## begin GIVEN RECORDS

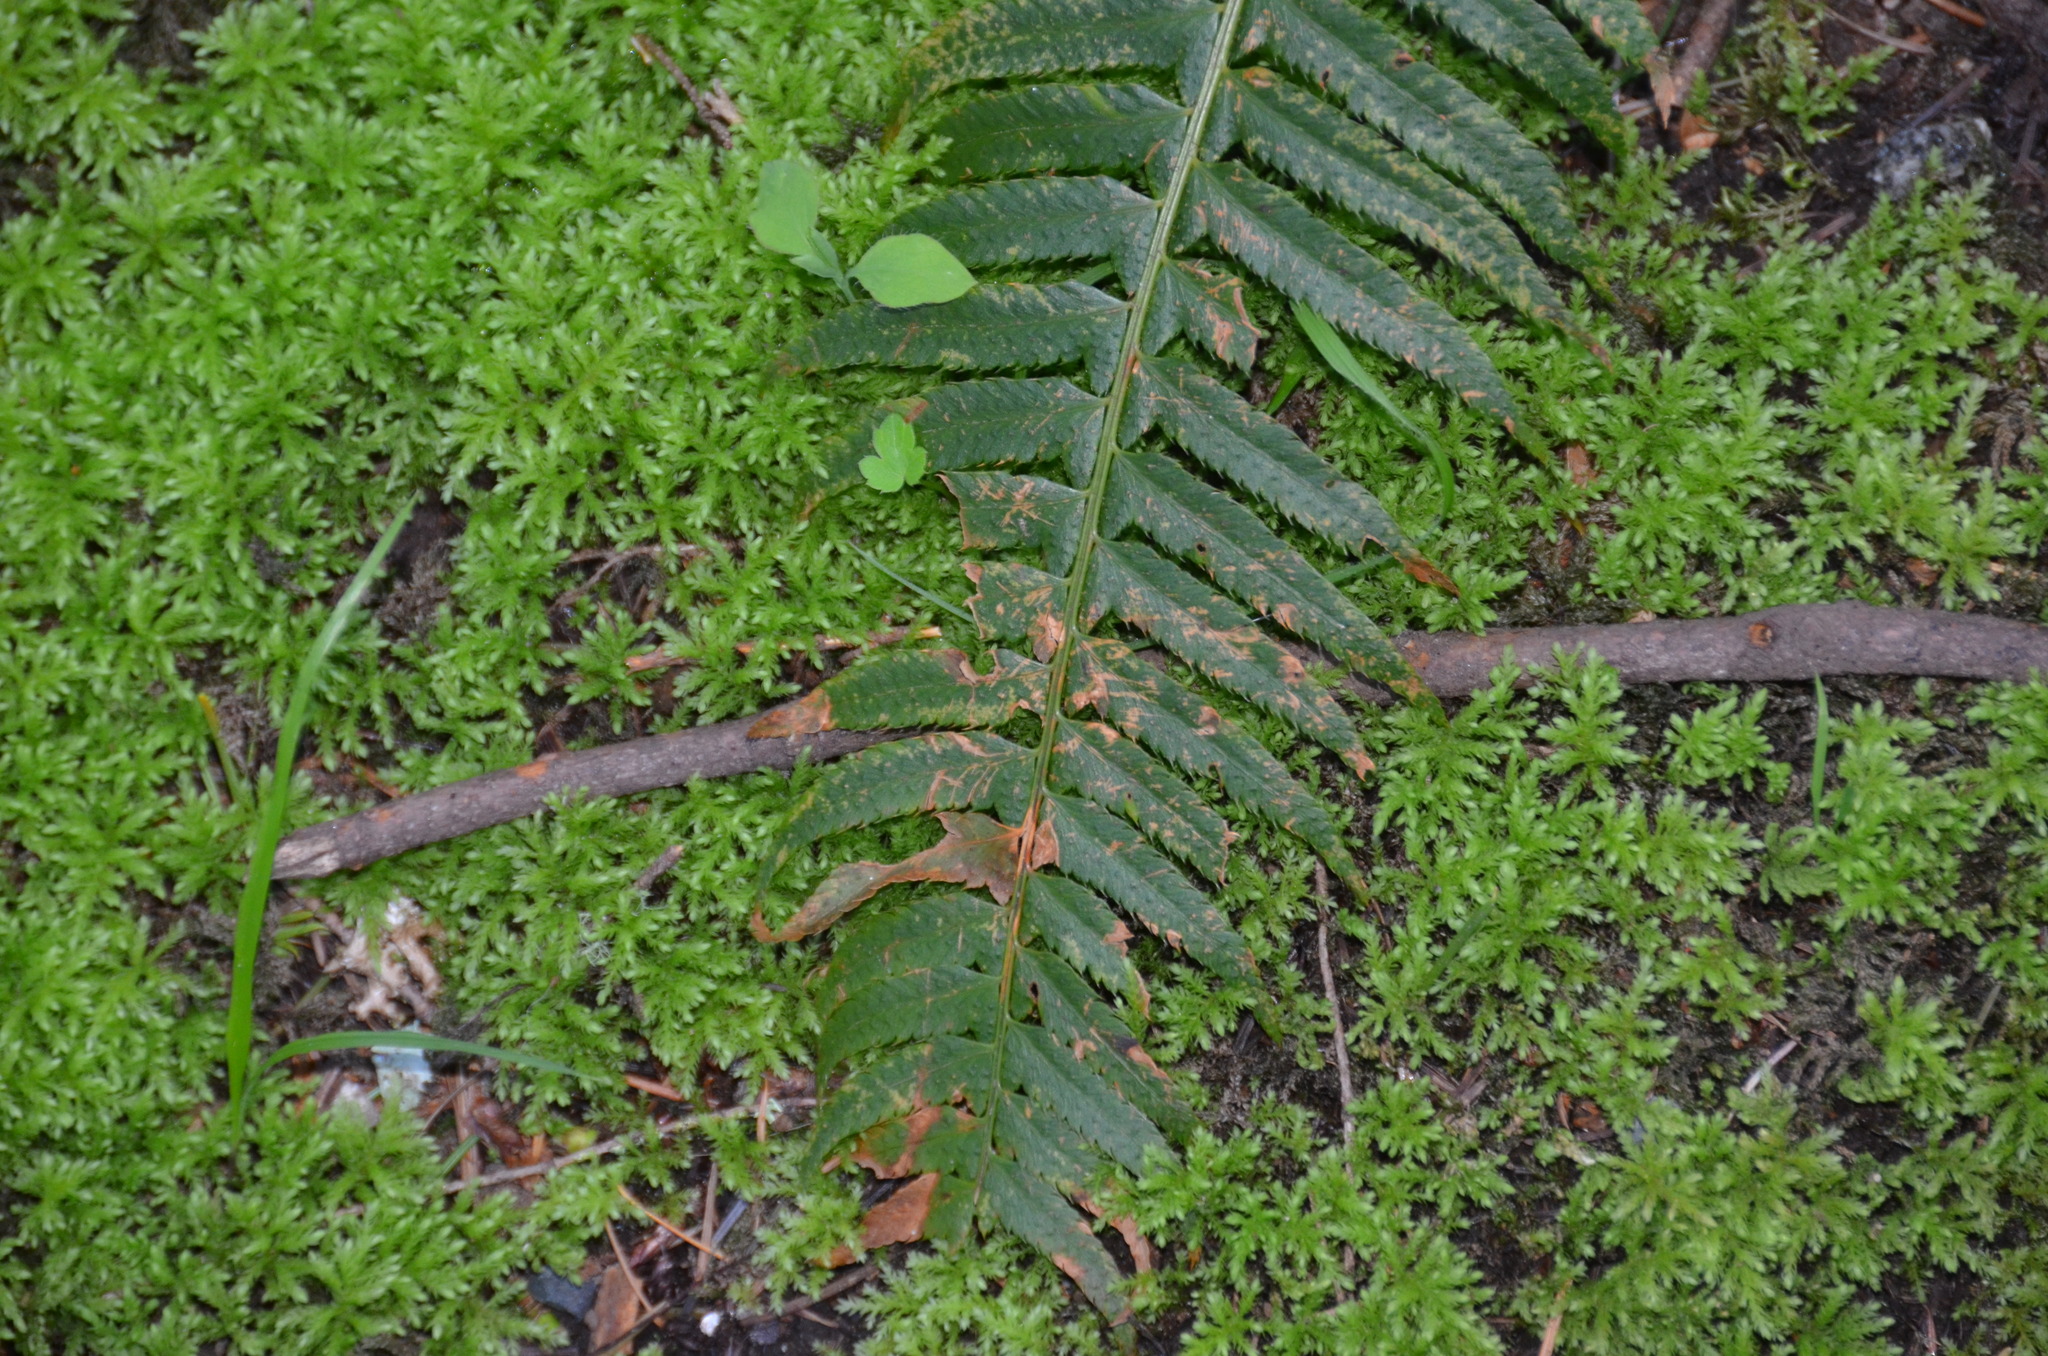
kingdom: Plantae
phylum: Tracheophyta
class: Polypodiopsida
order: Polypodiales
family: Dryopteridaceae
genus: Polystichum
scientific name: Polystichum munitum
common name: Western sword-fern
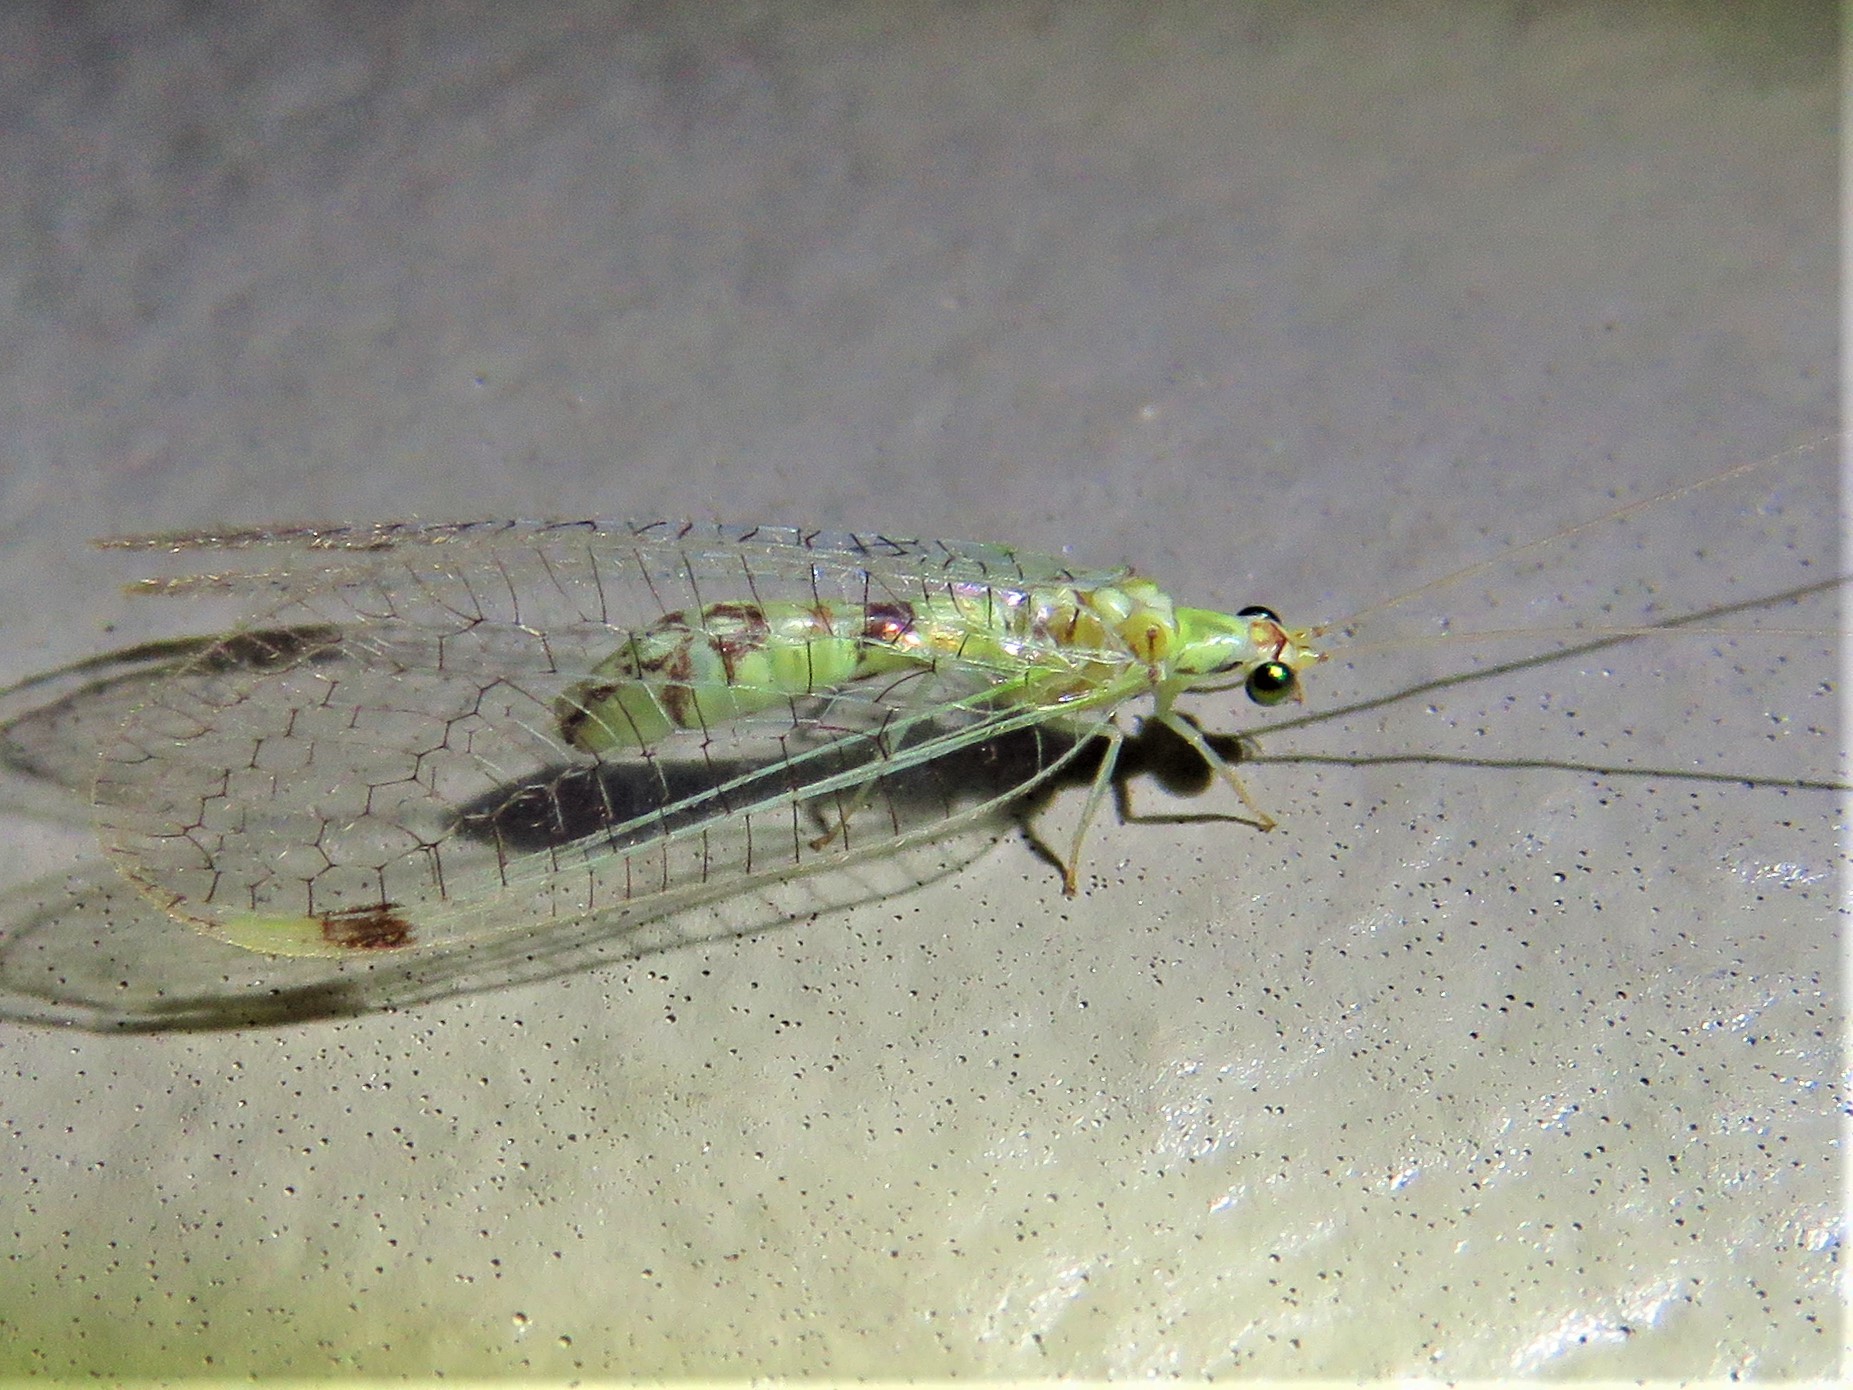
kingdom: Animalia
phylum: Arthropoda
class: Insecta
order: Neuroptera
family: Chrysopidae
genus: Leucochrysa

## end GIVEN RECORDS

AIM OF THE EXERCISE
Render the entries from the line holding "scientific name: Polystichum munitum" through the end of the entries, inclusive, as a two-column CSV with the columns "label" and "value". Each row holds one line's text and its answer, each in a single quoted field with line breaks replaced by spaces, and the pictures are left out.

WRITTEN REPLY
label,value
"scientific name:","Polystichum munitum"
"common name:","Western sword-fern"
"kingdom:","Animalia"
"phylum:","Arthropoda"
"class:","Insecta"
"order:","Neuroptera"
"family:","Chrysopidae"
"genus:","Leucochrysa"